In any case, you should read up on typical Java serving architectures and possibly describe your goals better. I.e. you use "Presentation Layer" which in some definitions doesn't make sense for a non-UI based web service. Of course, Axis2 could be your "presentation layer" for a web service as well :)
Can anyone point me in the direction of documentation for exposing a DAO as an external web service? Currently, in my application we follow a DAO -> Service -> UI layered architecture. Everything is internal to the app, our DAOs access the DB through Spring JDBC and the services are visible only to the web application.
We now have a need for downstream systems within my company to access the DAOs we've created. I need to know what the effort would be to expose our DAOs and what, if any, other technologies I would need to perform this task.
Also, would I expose the DAOs themselves or the services?
I guess I don't fully understand the problem.
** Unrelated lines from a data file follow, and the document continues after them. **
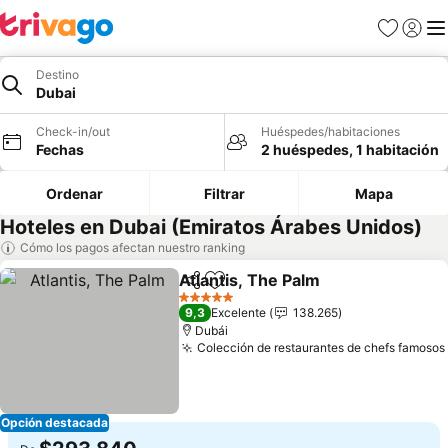
Favoritos
Iniciar 
Me
Destino
Dubai
Check-in/out
Huéspedes/habitaciones
Fechas
2 huéspedes, 1 habitación
Ordenar
Filtrar
Mapa
Hoteles en Dubai (Emiratos Árabes Unidos)
Cómo los pagos afectan nuestro ranking
Atlantis, The Palm
Compartir
Agregar a favoritos
5 Estrellas
9,3
Excelente
138.265
Dubái
Colección de restaurantes de chefs famosos
Opción destacada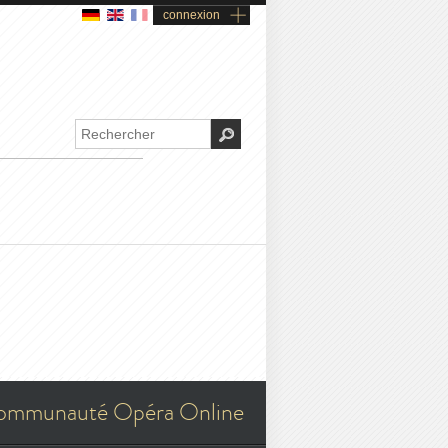
connexion
ommunauté Opéra Online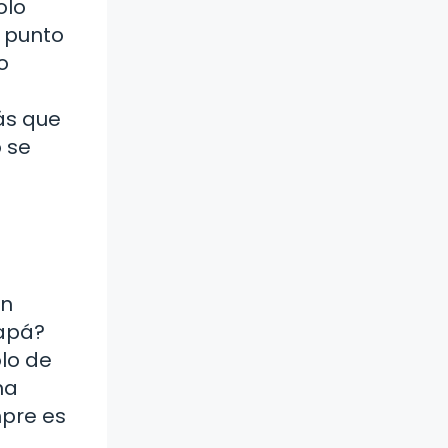
olo
a punto
o
ás que
o se
en
papá?
lo de
na
mpre es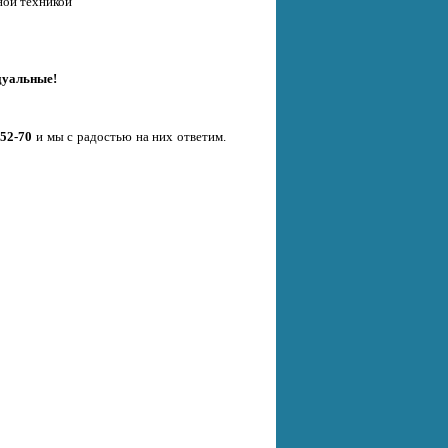
ной техникой
дуальные!
-52-70
и мы с радостью на них ответим.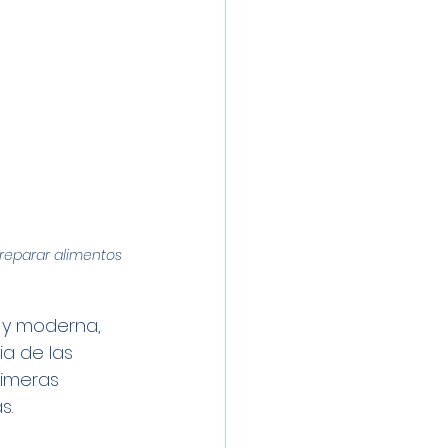
reparar alimentos 
 y moderna, 
ia de las 
imeras 
s.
You'll have to create service operations that do CRUD operations for you DAOs, along with operations for any special data processing your DAOs perform. You already expose the DAOs via service to your current UI. Can you not simply use that service as a template for your externally facing service?
If I were you, I'll just wrap the DAOs in a webservice. So, first define the wsdl, then generate the java code that goes with that wsdl. Then, in the webservice implementation, just hand-copy the entity beans into this webservice beans. Guess you could use bean copy utils if that is too tedious.
Not sure if you can use the entity beans directly in java2wsdl style webservice development, but that seems like a bad idea because you don't have an abstraction layer between entity beans and webservice interface in that case.